Around 1 p.m. on Friday, April 10, 2009, my town of Murfreesboro, Tenn., was slammed by an F-4 tornado that killed two people, injured 50, completely destroyed 59 homes and damaged 291 more. Numerous businesses were damaged or ruined completely. The National Weather Service reports the path of the tornado extended 23 miles.
I was overwhelmed with relief when my husband told me our house, located in the southeastern part of the city, was not affected by the tornadoes. (There was also another smaller tornado reported, an F-1, that hit closer to my house, but luckily all we saw was hail, rain and green skies.) All of my friends and family members are safe, though a few have some damage to their homes.

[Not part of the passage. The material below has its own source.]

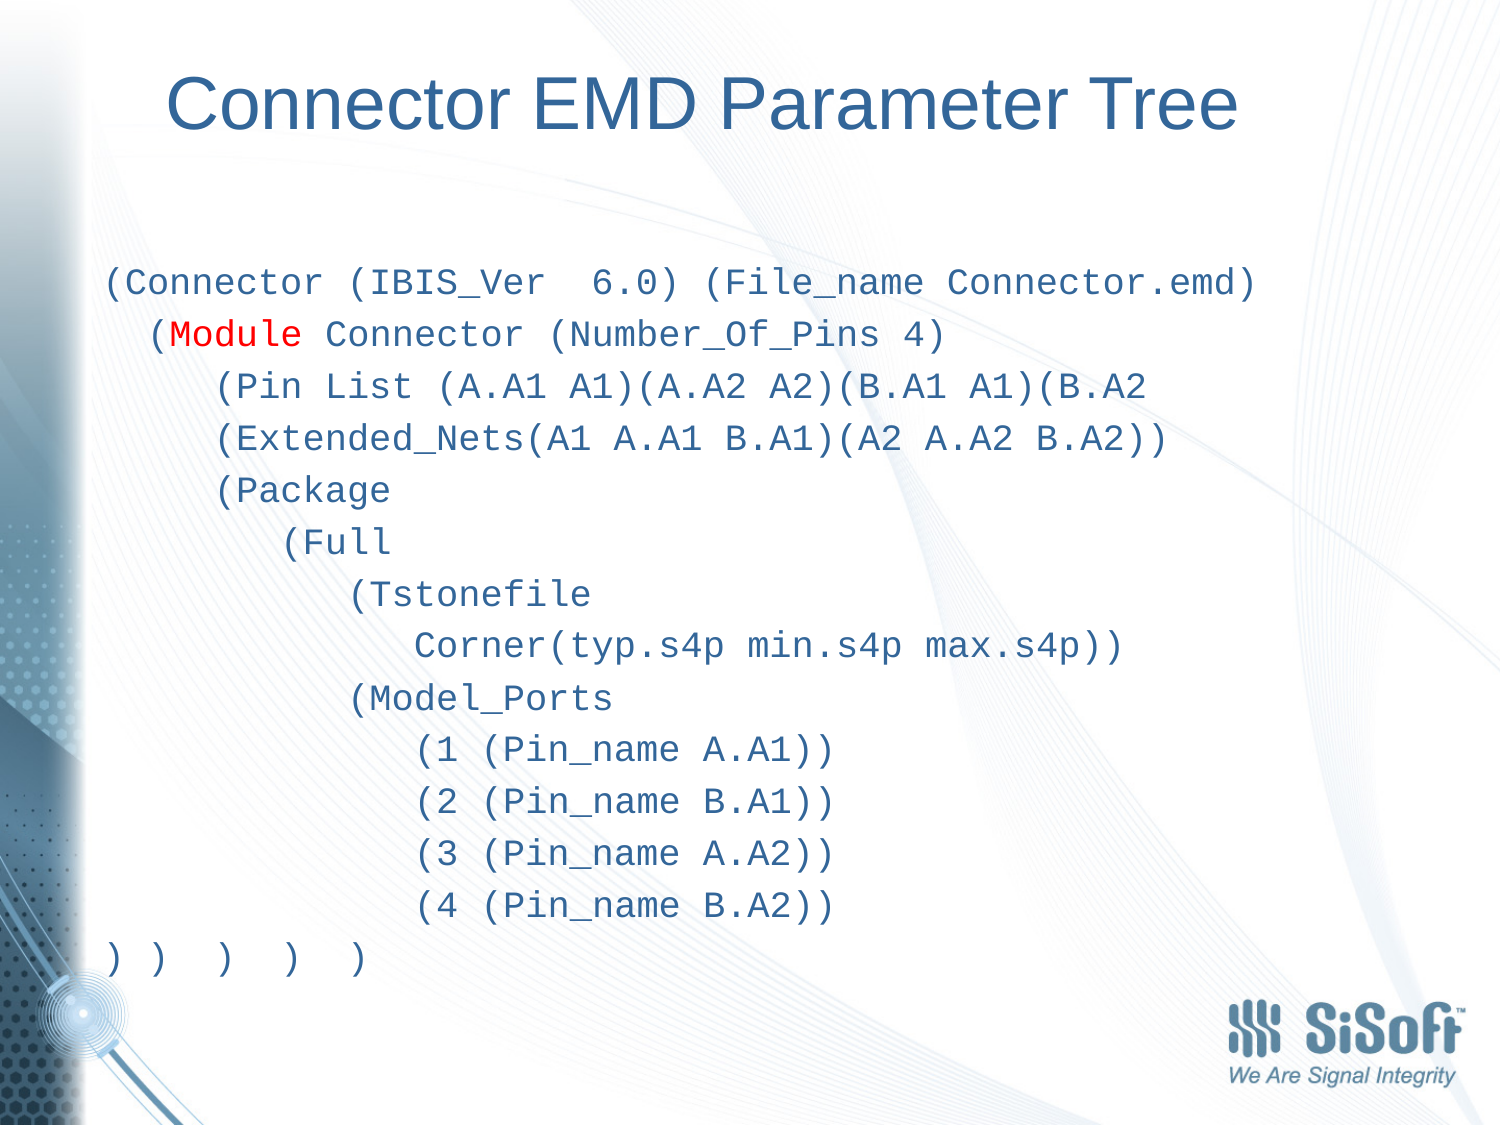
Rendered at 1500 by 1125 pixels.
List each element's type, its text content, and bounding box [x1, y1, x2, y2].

list (Connector (IBIS_Ver 6.0) (File_name Connector.emd) (Module Connector (Number_Of_Pins 4) (Pin List (A.A1 A1)(A.A2 A2)(B.A1 A1)(B.A2 (Extended_Nets(A1 A.A1 B.A1)(A2 A.A2 B.A2)) (Package (Full (Tstonefile Corner(typ.s4p min.s4p max.s4p)) (Model_Ports (1 (Pin_name A.A1)) (2 (Pin_name B.A1)) (3 (Pin_name A.A2)) (4 (Pin_name B.A2)) ) ) ) ) ) [87, 249, 1438, 993]
picture [0, 0, 1500, 1125]
title Connector EMD Parameter Tree [150, 24, 1300, 175]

I wanted to blog about this earlier in the week, but I’ll be honest: I have been pretty freaked out. Ever since my apartment building was damaged by a small tornado (or perhaps straight-line winds; the jury is still out on that one) back in 2003, I have had a great (and admittedly irrational at times) fear of tornadoes. My husband was at home on Friday, which, while I was concerned for his safety, also brought me comfort in that I had a direct line to what was going on at my house while I was stuck in Nashville waiting out the storm until I could drive home.
This was a huge tornado that has affected so many people in my community. There is so much damage and devastation, and my heart breaks for my fellow Murfreesboro residents. I can’t imagine what I would do if the tornado had come through my neighborhood as well—and at the advice of others, I’m trying to stop thinking about that. Tornadoes are just random acts of nature’s vengeance, and in Tennessee you have to expect them and deal with them.
So in an attempt to stop focusing on what could have happened, I’ve been concentrating on what I can control: Buying a fireproof safe (in case my home ever does get blown apart, my valuables will be sturdily contained). Knowing where our safe spot is should we be home if one comes through our area (the downstairs bathroom, the most interior room in the house). Making sure our homeowner’s insurance is up-to-date. Loving on my (four!) cats a little more each night when I get home.
And I’m also ready to help with the recovery. I’ve got clothing and household items to donate, and I am ready and willing to help with any clean-up or rebuilding projects. Murfreesboro is a great city and has been good to me. I know it will rebound, but I also know it will take time.